Afghanistan

Death toll rises to 23 in bombing outside foreign ministry in Kabul

Aftermath of attack on Ministry of Foreign Affairs compound in Kabul.

The death toll from a deadly bombing in front of the main gate of the Ministry of Foreign Affairs in downtown Kabul on Wednesday rose to at least 23 people, all of them former employees of the ministry who had worked there for years, a Taliban official from the foreign affairs ministry told Amu on Thursday.

The Taliban official said the casualties rose to 23 on Thursday afternoon and that four Taliban members have been wounded in the attack.

The photos of at least nine employees of the ministry of foreign affairs who worked in the ministry under the previous government – ahead of August 2021 – are widely circulated on social media over the past 24 hours after the attack.

Daesh claimed responsibility for the attack, saying a suicide bomber affiliated with the group carried out the bombing.

Sibghatullah Ahmadi, a former spokesman for the ministry of foreign affairs and a current spokesman for the anti-Taliban resistance front, in a tweet said that at least 50 employees of the ministry, who worked there ahead of the fall of the government to the Taliban, were killed or wounded in the attack.

He claimed that a number of Taliban guards opened fire on the foreign ministry employees who were leaving the ministry following the attack.

Taliban has not commented on Ahmadi’s remarks. Taliban said five people were killed in the attack, calling the bombing as a heinous act.

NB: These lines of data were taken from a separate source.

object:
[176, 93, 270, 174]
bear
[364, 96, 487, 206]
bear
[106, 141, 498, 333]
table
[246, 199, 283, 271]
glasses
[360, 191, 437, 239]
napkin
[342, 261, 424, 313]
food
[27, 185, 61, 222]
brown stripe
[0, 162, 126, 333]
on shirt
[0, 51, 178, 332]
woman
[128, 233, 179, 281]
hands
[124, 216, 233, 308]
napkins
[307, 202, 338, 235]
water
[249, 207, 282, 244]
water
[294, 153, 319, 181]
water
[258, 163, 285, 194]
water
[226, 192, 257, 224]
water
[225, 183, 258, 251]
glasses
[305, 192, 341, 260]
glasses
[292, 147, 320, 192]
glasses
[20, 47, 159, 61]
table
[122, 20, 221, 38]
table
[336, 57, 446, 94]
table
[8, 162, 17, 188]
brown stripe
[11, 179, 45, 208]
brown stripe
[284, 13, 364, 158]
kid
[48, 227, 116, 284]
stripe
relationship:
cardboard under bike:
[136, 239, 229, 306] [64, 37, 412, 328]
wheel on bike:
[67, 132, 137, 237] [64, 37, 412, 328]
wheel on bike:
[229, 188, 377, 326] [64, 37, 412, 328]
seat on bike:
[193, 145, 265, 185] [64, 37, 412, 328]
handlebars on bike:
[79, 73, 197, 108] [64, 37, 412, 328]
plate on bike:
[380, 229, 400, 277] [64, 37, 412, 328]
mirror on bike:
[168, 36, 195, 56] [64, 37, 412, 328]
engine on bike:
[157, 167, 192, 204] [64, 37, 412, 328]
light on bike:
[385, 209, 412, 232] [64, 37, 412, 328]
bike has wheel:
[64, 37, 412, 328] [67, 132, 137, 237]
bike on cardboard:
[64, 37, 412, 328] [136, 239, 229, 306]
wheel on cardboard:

The Emergency NGO said however that the Surgical Centre of the Emergency Hospital in Kabul received more than 40 patients following the explosion.

“Casualty numbers are continuing to rise as the situation unfolds. This was the first mass casualty incident handled by EMERGENCY’s hospital in the capital in 2023. The Surgical Centre handled 29 mass casualty incidents in 2022,” the hospital said in a statement issued soon after the explosion happened.

“We have received more than 40 patients in the hospital, it is difficult to draw up a final number, we are continuing to respond,” explained Stefano Sozza, EMERGENCY’s Country Director in Afghanistan. “This is the first mass casualty in 2023, but certainly one of those with the most patients since the beginning of 2022. So much so that we have also set up beds in the kitchens and canteen.”

In 2022, EMERGENCY treated more than 12,800 patients in its Kabul hospital, including more than 2,500 admissions and over 4,500 surgeries. Of the latter, 99% were gunshot or explosion wounds and stabbings, the statement added.

Quoting a Taliban official, Reuters reported that at least 20 people were killed in the attack, which was claimed by Daesh hours after it happened.

According to figures collected by Amu, at least 10 employees of the Ministry of Foreign Affairs are among those killed in the blast. The employees had worked at the ministry ahead of the fall of the republic government in August 2021.

The attack triggered global reactions, with US charge d’affaries for Afghanistan calling for finding out how and why such attacks are happening and what measures can be done to prevent such incidents from happening.